When I taught Introductory Psychology, I came across a study in which researchers put people in a room with food and watched them. They were looking for cycles in eating and drinking. They noticed that their subjects spent a lot of time touching the face near their mouth — what they called “the snout area”. After I read that, I noticed the same thing countless times. Right now I am at an airport waiting for a flight. Looking around, I see three of about 50 people touching their mouth or nearby.
Why do we do this? I propose an evolutionary explanation: To expose our immune system to all the germs near us in small amounts. Mouth-touching is part of a larger sampling process: 1. We touch many things constantly. In particular, we shake hands, hug, and otherwise touch people near us. Germs that have managed to live in or on other people are the most dangerous. 2. We lick our lips often, moving germs on our lips inside our mouths. 3. When you eat, food transfers bacteria from the inside of your mouth to your tonsils, which circle your throat. Tonsils are full of lymphocytes, the immune-system cells that detect germs. Once we have developed antibodies to a microbe, of course, we are much less vulnerable to it. The whole sampling process is a kind of self-vaccination.

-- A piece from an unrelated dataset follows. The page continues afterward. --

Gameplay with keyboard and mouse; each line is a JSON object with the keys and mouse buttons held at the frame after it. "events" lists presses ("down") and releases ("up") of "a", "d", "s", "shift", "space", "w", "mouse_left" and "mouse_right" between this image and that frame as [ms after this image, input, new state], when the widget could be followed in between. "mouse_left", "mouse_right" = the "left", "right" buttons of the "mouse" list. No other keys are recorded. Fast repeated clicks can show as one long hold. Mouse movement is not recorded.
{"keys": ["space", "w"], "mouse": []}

We need conventional vaccination when self-vaccination fails. Polio vaccination was the first big vaccination program, and it worked: polio was nearly wiped out. Before around 1900, polio was not a big problem. It became a big problem at roughly the same time that public health measures and the replacement of horses by cars caused cities to become much cleaner places. Others have theorized that this is why polio became a big problem. As recently as 1951, thousands of children died from polio.
This is related to but different than my ideas about our need for fermented food. (I believe we need to eat plenty of fermented food, day after day, to be healthy.) When we eat fermented food, we ingest large amounts of bacteria that are familiar and safe. The amount is large because the food has been fermented. The bacteria are familiar because we eat the same food repeatedly. They are safe because the insides of our bodies are dramatically different than what we eat (e.g., different temperature). The sampling system I am proposing here exposes us to small amounts of unfamiliar dangerous bacteria. However, this sampling system and the factors that push us to eat fermented food (our liking for complex, sour, and umami flavors) both act to produce the best environment for our immune system. Fermented food resembles exercise and practice; the mouth-touching system resembles information.
A similar sampling system is our love of gossip. We love to hear it, we love to spread it. Gossip spreads information about the dangers around us. Again, forewarned is forearmed.
I am in Tokyo (for a few more minutes), an admirably clean city. Public rest rooms, for example, are convenient, clean, and free. (Unlike New York, Los Angeles, San Francisco, Beijing . . . ) The practical point of this idea isn’t that there is something wrong with public health measures, it is that they can go too far.